[EXTRACTED RECORDS start]
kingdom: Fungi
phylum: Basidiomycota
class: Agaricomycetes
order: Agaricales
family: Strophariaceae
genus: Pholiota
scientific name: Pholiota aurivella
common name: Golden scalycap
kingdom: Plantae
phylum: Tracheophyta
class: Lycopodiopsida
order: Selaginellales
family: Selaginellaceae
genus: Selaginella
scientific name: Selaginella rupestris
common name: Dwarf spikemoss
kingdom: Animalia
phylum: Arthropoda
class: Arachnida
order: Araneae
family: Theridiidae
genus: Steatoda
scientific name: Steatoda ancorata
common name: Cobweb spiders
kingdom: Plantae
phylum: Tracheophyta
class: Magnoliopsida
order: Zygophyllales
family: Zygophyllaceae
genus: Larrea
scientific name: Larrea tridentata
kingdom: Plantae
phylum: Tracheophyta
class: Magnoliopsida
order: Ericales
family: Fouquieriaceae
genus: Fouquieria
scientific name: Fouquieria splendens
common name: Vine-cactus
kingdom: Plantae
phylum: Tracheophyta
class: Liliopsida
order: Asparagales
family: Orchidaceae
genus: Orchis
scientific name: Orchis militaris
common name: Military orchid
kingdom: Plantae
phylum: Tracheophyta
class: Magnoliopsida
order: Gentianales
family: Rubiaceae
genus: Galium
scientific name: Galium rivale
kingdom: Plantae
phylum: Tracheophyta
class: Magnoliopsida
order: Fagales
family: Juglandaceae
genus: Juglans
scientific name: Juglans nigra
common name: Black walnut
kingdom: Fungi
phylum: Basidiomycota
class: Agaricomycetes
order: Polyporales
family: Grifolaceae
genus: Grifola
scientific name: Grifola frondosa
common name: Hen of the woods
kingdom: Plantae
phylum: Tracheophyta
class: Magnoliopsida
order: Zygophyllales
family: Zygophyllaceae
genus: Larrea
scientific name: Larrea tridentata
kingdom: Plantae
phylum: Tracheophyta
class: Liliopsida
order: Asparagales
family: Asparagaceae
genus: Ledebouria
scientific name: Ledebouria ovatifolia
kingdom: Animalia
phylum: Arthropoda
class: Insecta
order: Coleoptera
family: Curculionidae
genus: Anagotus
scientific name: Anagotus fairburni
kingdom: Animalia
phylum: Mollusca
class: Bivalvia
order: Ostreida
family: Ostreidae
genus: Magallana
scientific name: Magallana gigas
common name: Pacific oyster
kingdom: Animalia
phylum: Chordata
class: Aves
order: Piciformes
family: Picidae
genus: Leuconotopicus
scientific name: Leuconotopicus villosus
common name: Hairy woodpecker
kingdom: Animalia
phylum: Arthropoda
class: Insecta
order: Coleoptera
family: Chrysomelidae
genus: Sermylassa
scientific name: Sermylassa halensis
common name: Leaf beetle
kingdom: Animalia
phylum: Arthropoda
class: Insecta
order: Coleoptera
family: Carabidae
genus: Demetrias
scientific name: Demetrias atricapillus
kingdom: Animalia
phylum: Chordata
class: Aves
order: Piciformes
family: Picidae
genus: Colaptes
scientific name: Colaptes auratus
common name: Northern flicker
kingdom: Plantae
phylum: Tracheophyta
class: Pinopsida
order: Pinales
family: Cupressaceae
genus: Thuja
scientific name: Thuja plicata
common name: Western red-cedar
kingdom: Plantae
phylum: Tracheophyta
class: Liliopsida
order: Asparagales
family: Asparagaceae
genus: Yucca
[EXTRACTED RECORDS end]
_WORK TO COMPLETE:_ Copy all of the lines above again, changing "common name" to "vernacular name" wherever it appears and keeping everything else the same.

_TASK OUTPUT:_
kingdom: Fungi
phylum: Basidiomycota
class: Agaricomycetes
order: Agaricales
family: Strophariaceae
genus: Pholiota
scientific name: Pholiota aurivella
vernacular name: Golden scalycap
kingdom: Plantae
phylum: Tracheophyta
class: Lycopodiopsida
order: Selaginellales
family: Selaginellaceae
genus: Selaginella
scientific name: Selaginella rupestris
vernacular name: Dwarf spikemoss
kingdom: Animalia
phylum: Arthropoda
class: Arachnida
order: Araneae
family: Theridiidae
genus: Steatoda
scientific name: Steatoda ancorata
vernacular name: Cobweb spiders
kingdom: Plantae
phylum: Tracheophyta
class: Magnoliopsida
order: Zygophyllales
family: Zygophyllaceae
genus: Larrea
scientific name: Larrea tridentata
kingdom: Plantae
phylum: Tracheophyta
class: Magnoliopsida
order: Ericales
family: Fouquieriaceae
genus: Fouquieria
scientific name: Fouquieria splendens
vernacular name: Vine-cactus
kingdom: Plantae
phylum: Tracheophyta
class: Liliopsida
order: Asparagales
family: Orchidaceae
genus: Orchis
scientific name: Orchis militaris
vernacular name: Military orchid
kingdom: Plantae
phylum: Tracheophyta
class: Magnoliopsida
order: Gentianales
family: Rubiaceae
genus: Galium
scientific name: Galium rivale
kingdom: Plantae
phylum: Tracheophyta
class: Magnoliopsida
order: Fagales
family: Juglandaceae
genus: Juglans
scientific name: Juglans nigra
vernacular name: Black walnut
kingdom: Fungi
phylum: Basidiomycota
class: Agaricomycetes
order: Polyporales
family: Grifolaceae
genus: Grifola
scientific name: Grifola frondosa
vernacular name: Hen of the woods
kingdom: Plantae
phylum: Tracheophyta
class: Magnoliopsida
order: Zygophyllales
family: Zygophyllaceae
genus: Larrea
scientific name: Larrea tridentata
kingdom: Plantae
phylum: Tracheophyta
class: Liliopsida
order: Asparagales
family: Asparagaceae
genus: Ledebouria
scientific name: Ledebouria ovatifolia
kingdom: Animalia
phylum: Arthropoda
class: Insecta
order: Coleoptera
family: Curculionidae
genus: Anagotus
scientific name: Anagotus fairburni
kingdom: Animalia
phylum: Mollusca
class: Bivalvia
order: Ostreida
family: Ostreidae
genus: Magallana
scientific name: Magallana gigas
vernacular name: Pacific oyster
kingdom: Animalia
phylum: Chordata
class: Aves
order: Piciformes
family: Picidae
genus: Leuconotopicus
scientific name: Leuconotopicus villosus
vernacular name: Hairy woodpecker
kingdom: Animalia
phylum: Arthropoda
class: Insecta
order: Coleoptera
family: Chrysomelidae
genus: Sermylassa
scientific name: Sermylassa halensis
vernacular name: Leaf beetle
kingdom: Animalia
phylum: Arthropoda
class: Insecta
order: Coleoptera
family: Carabidae
genus: Demetrias
scientific name: Demetrias atricapillus
kingdom: Animalia
phylum: Chordata
class: Aves
order: Piciformes
family: Picidae
genus: Colaptes
scientific name: Colaptes auratus
vernacular name: Northern flicker
kingdom: Plantae
phylum: Tracheophyta
class: Pinopsida
order: Pinales
family: Cupressaceae
genus: Thuja
scientific name: Thuja plicata
vernacular name: Western red-cedar
kingdom: Plantae
phylum: Tracheophyta
class: Liliopsida
order: Asparagales
family: Asparagaceae
genus: Yucca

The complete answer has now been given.